« Dictature sanitaire ». L’expression fleurit sur les réseaux sociaux et Internet, au sujet des mesures prises par le gouvernement dans le cadre de l’épidémie de Sras-Cov-2 (dite « Covid-19 »). Partout les mêmes témoignages : un jeune homme verbalisé par des policiers en civil dans le métro pour avoir ôté son masque le temps de manger une friandise, contrôles de bars et restaurants accompagnés d’un homme en arme à l’entrée, etc. Et puis, bien sûr, il faut évoquer la pression mise par les Français eux-mêmes sur leurs compatriotes, devançant les attentes du gouvernement.
Sommes-nous donc en dictature ? Le terme, du latin dictator, a un sens précis. Au temps de la République, jusqu’à Jules César (mort en 44 avant Jésus-Christ), le dictateur est un magistrat, c’est-à-dire un fonctionnaire de l’Etat, doté de pouvoirs extraordinaires pour un temps limité – six mois en théorie, parfois plus dans la pratique. A l’origine, le dictateur est institué pour remettre la cité sur pieds après une grave défaite militaire, une crise du système politique ou une autre calamité mettant l’ordre et l’intégrité de Rome en péril.

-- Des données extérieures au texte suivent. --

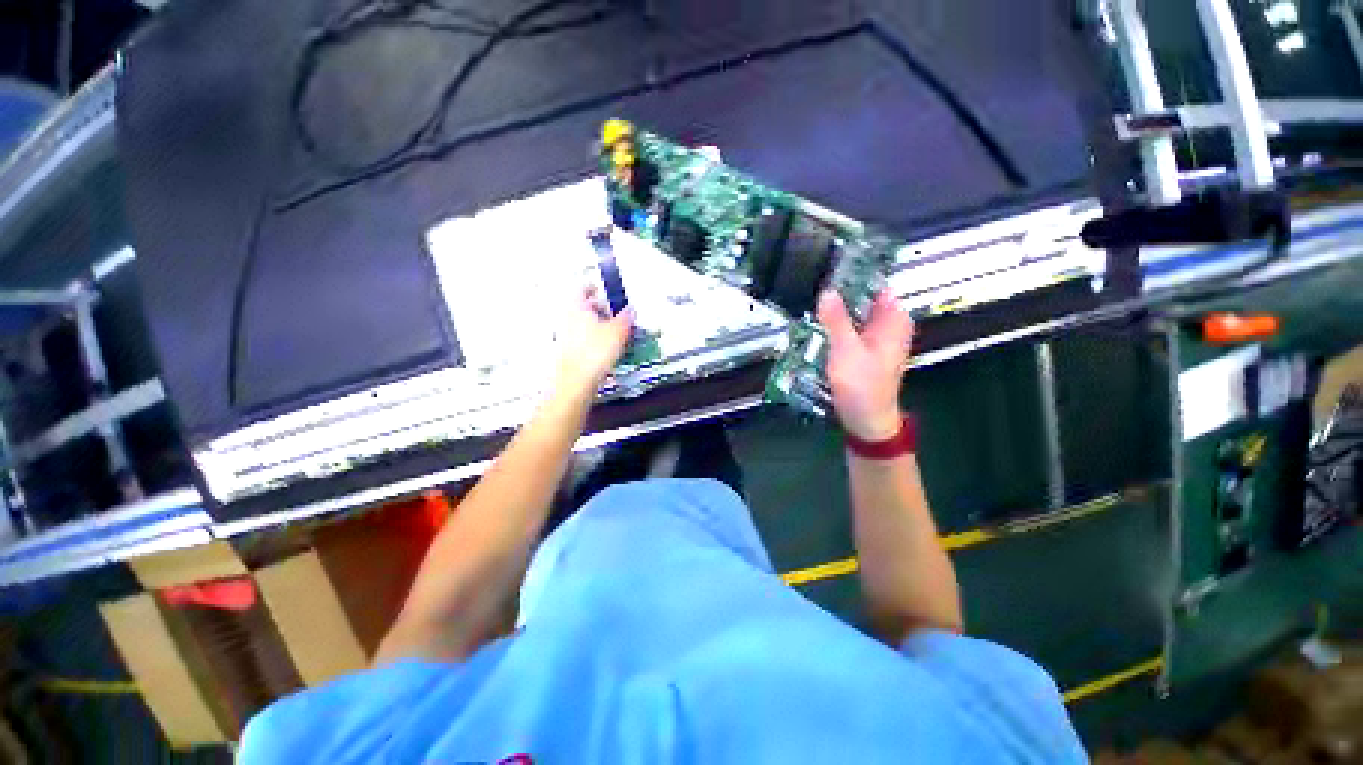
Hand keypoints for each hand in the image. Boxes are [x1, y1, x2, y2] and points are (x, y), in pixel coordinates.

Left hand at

Le dictateur traverse l’histoire puisqu’on le retrouve dans le second épisode de la trilogie Dark Knight de Christopher Nolan (Dark Knight Rises, 2012). Harvey Dent, futur « Double Face », y défend Batman, que l’on accuse d’agir sans avoir été « élu » : « C’est nous qui l’avons élu en laissant la racaille prendre le contrôle de notre ville. Quand les ennemis étaient à leurs portes, les Romains suspendaient la démocratie et nommaient un homme pour protéger la cité. Ce n’était pas considéré comme un privilège mais comme un service public. »
En Grèce, le même système existait sous le nom des aisymnètes, élus par les citoyens ou plusieurs cités afin de faire face à de graves situations. Le dictateur agit donc pour le bien commun. Le tyran, dans le monde grec, est généralement le chef qui s’est emparé du pouvoir par la force. Il peut mener une politique bienfaisante ou injuste et certains ont laissé l’image de princes cultivés, habiles et sachant se rendre utiles, comme Polycrate de Samos au 6e siècle avant Jésus-Christ. Cependant, le terme est devenu négatif avec la dégradation de la tyrannie, devenue synonyme de pouvoir exercé au seul profit du tyran au 4e siècle.
Ce que l’on reproche au tyran n’est donc pas le pouvoir personnel mais ce qu’il en fait, contrairement au roi idéal présenté depuis Platon comme un souverain philosophe commandant à ses désirs et ainsi capable de gouverner par la vertu. De plus, est reproché au tyran de sortir de la masse et non d’une élite intellectuelle. Ce sont d’ailleurs souvent « les pauvres », c’est-à-dire la foule, qui le place au pouvoir. Le tyran s’impose donc aussi bien par le coup d’Etat que par la « démocratie ». Plus que la façon dont il a accédé au pouvoir, le mauvais tyran se distingue par son amour de la jouissance, son inconscience, son égoïsme, la peur entêtante à l’égard de ses propres sujets et la division qu’il suscite dans la société.